What about volume? From the MPAA Theatrical Market Statistics, I gathered that the number of movies officially rated per year ranges from about 700 to nearly 1000. (Of those, around 400-600 get released in theaters annually.) The ESRB rates 1000-2000 video games annually.
It's a little trickier to get numbers for book releases, particularly since I want to narrow in on fiction. But it seems safe to say tens of thousands of new works of fiction are put out each year. To successfully rate, someone has to read. How fast can a rater read an entire novel thoroughly enough to rate the content?
That's before you consider the massive avalanche of independent e-publishing.
Oh, yeah. What about those indies?
The MPAA ratings, as I understand, are a voluntary thing, not actually required by law. But it's kind of ingrained in us now, so we expect it. I imagine indie films don't have to be rated, but how much reach do they have when they aren't? Maybe you have a local theater that does a lot of indie and art films, but you have to seek it out.
Those indie eBooks are on sale right next to their Big-Publisher counterparts on Amazon. So do we all (traditional and indie alike) submit our novels to be evaluated by the Mysterious Novel-Rating Board? I can imagine the backlog ... and you thought traditional publishing moved slowly now.
Okay, maybe instead we're all just responsible for self-rating our own novels. But wait, isn't the "problem" in the first place the fact that people so often disagree on what is or isn't appropriate for a certain age? There would be no chance for even the illusion of consistency. Even with set criteria and guidelines, you can't expect an author to objectively evaluate their own work.
When I let the logistics go, I wonder if there's really even that much value in ratings. There are plenty of PG-13 movies I find repulsive, and R-rated movies I find worthwhile. Content is so nuanced and varied, it's really hard to stick one of a handful of labels on it and believe it will mean something.
What's the answer for concerned parents and general readers, then?
One option is to read the book yourself first. That's time-consuming, though, and if your kid's a voracious reader, you're going to have a problem.
Better option: The internet is your friend. Check online reviews, especially critical ones—they're more likely to mention potentially offensive content, and you can decide for yourself if it's a deal-breaker or not. Get involved on sites like Goodreads where people talk about books all the time.

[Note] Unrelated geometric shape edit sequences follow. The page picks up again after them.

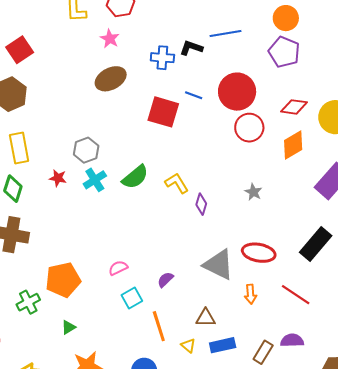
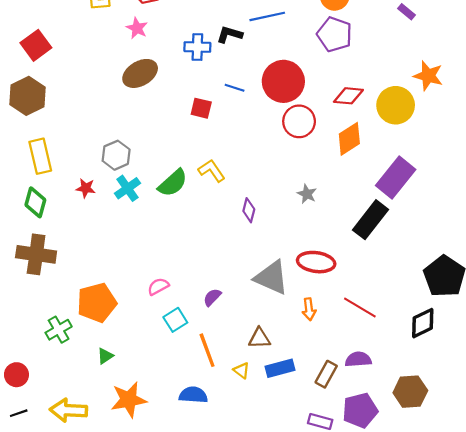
red square: (163, 112) -> (201, 108), size x0.6
yellow L-shape: (177, 183) -> (212, 171), moved
black rectangle: (316, 244) -> (371, 220), moved

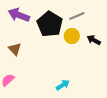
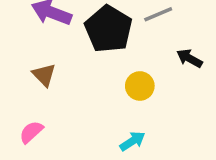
yellow circle: (72, 36) -> (140, 86), moved

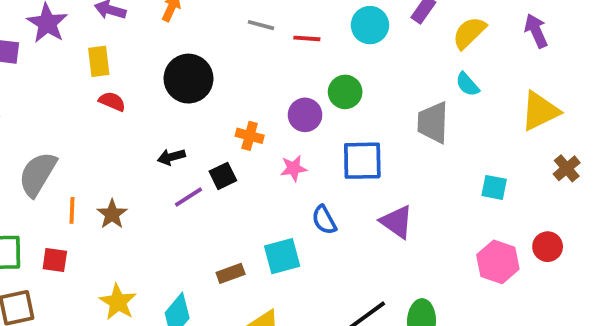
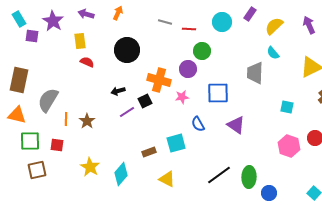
green circle: (345, 92) -> (202, 51), moved
orange cross: (250, 136) -> (159, 80), size x1.6

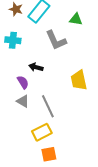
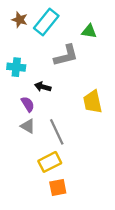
cyan cross: (13, 40) -> (16, 67), moved
gray L-shape: (56, 40) -> (66, 56), turned -80

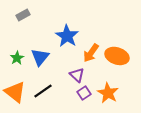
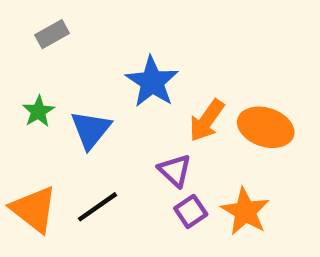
green star: (17, 58) -> (38, 111), moved

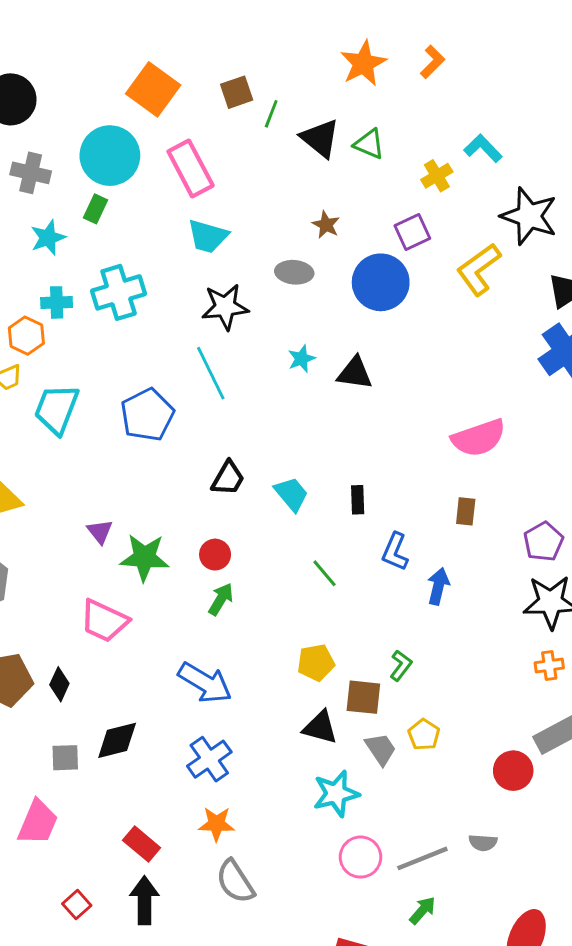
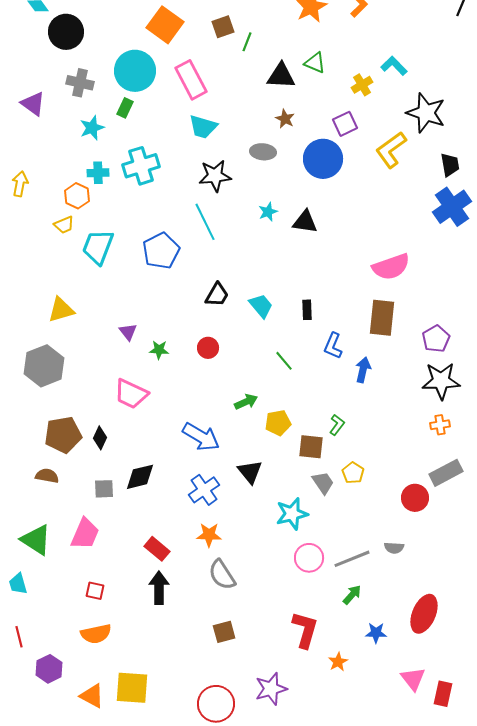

What if you're in a store or library and forgot your smartphone at home? Ask a bookseller or librarian. It's their job to know about books. If they don't know enough about a specific title, I bet they could help you find out with one of those online resources. (I've yet to find a bookstore or library that didn't have a few computers inside.)
What are your thoughts on the idea of book ratings? What alternatives do you think are the most viable?